Top of Listed records

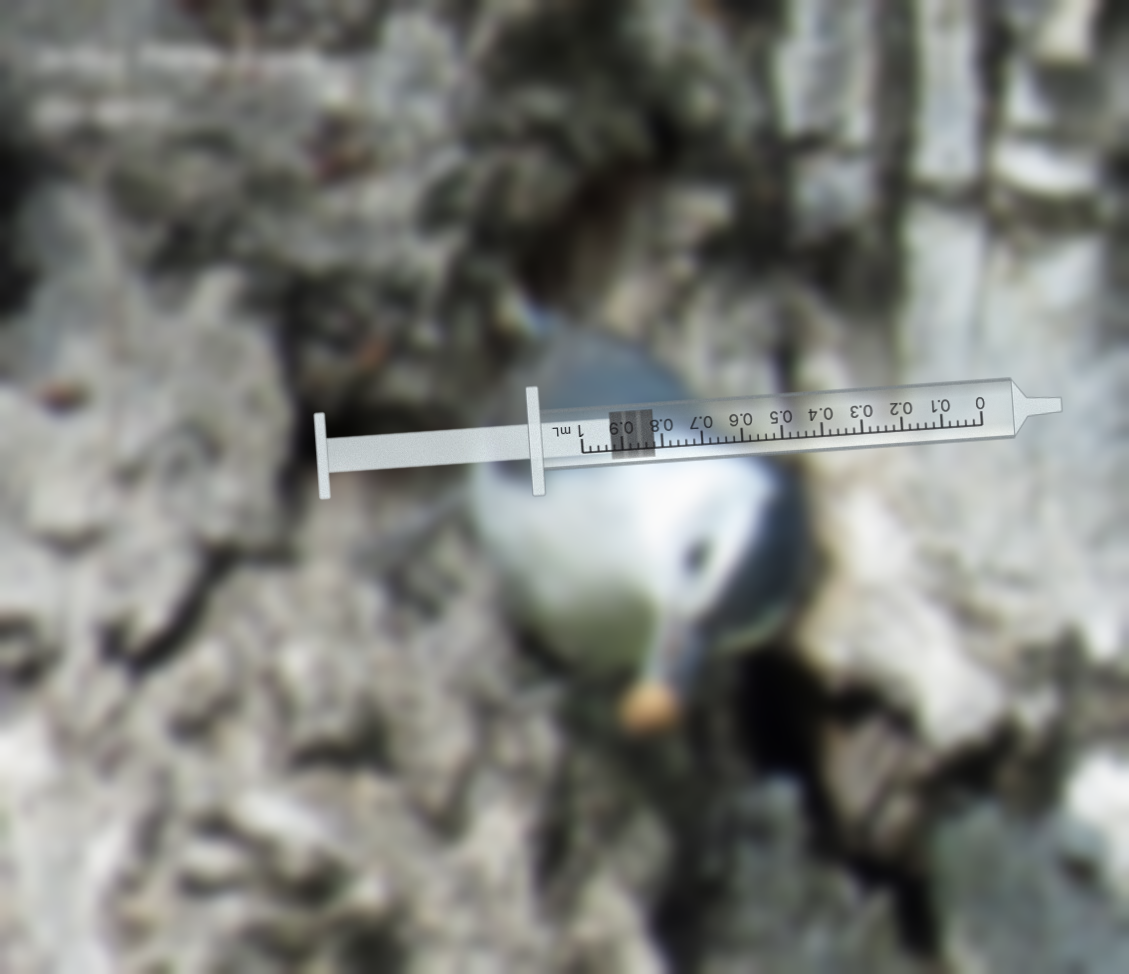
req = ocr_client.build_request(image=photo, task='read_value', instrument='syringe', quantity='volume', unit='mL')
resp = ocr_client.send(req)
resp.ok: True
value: 0.82 mL
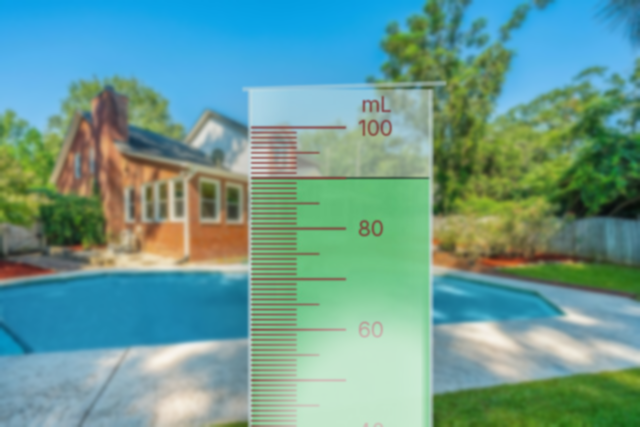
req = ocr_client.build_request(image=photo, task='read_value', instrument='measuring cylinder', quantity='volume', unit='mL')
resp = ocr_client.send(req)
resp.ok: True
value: 90 mL
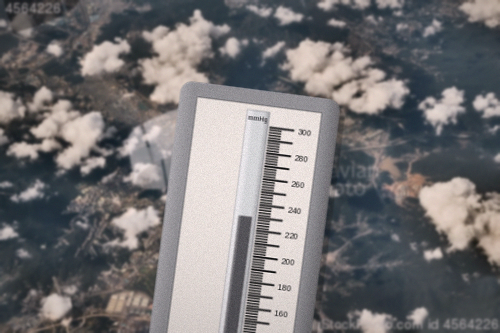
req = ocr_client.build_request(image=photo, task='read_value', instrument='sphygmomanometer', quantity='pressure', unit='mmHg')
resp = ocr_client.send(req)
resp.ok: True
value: 230 mmHg
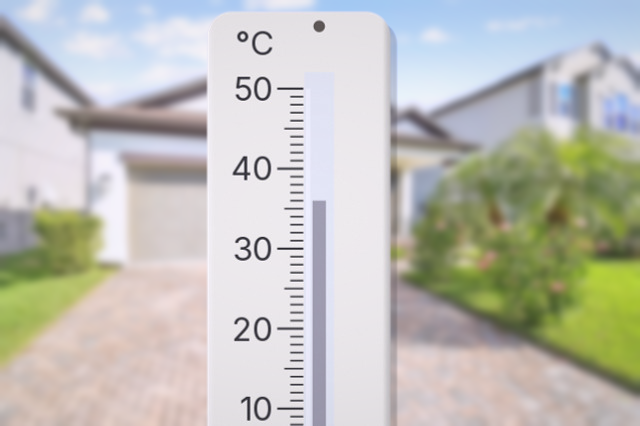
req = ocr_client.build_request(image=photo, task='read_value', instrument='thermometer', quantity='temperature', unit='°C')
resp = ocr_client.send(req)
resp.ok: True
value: 36 °C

Bottom of Listed records

Brief: Arrange the stretch of the listing above, from the line containing "instrument='thermometer', quantity='temperature', unit='°C')" through the end of the listing, as a numbered list, omitting any blank lines.

Answer for this exercise:
1. req = ocr_client.build_request(image=photo, task='read_value', instrument='thermometer', quantity='temperature', unit='°C')
2. resp = ocr_client.send(req)
3. resp.ok: True
4. value: 36 °C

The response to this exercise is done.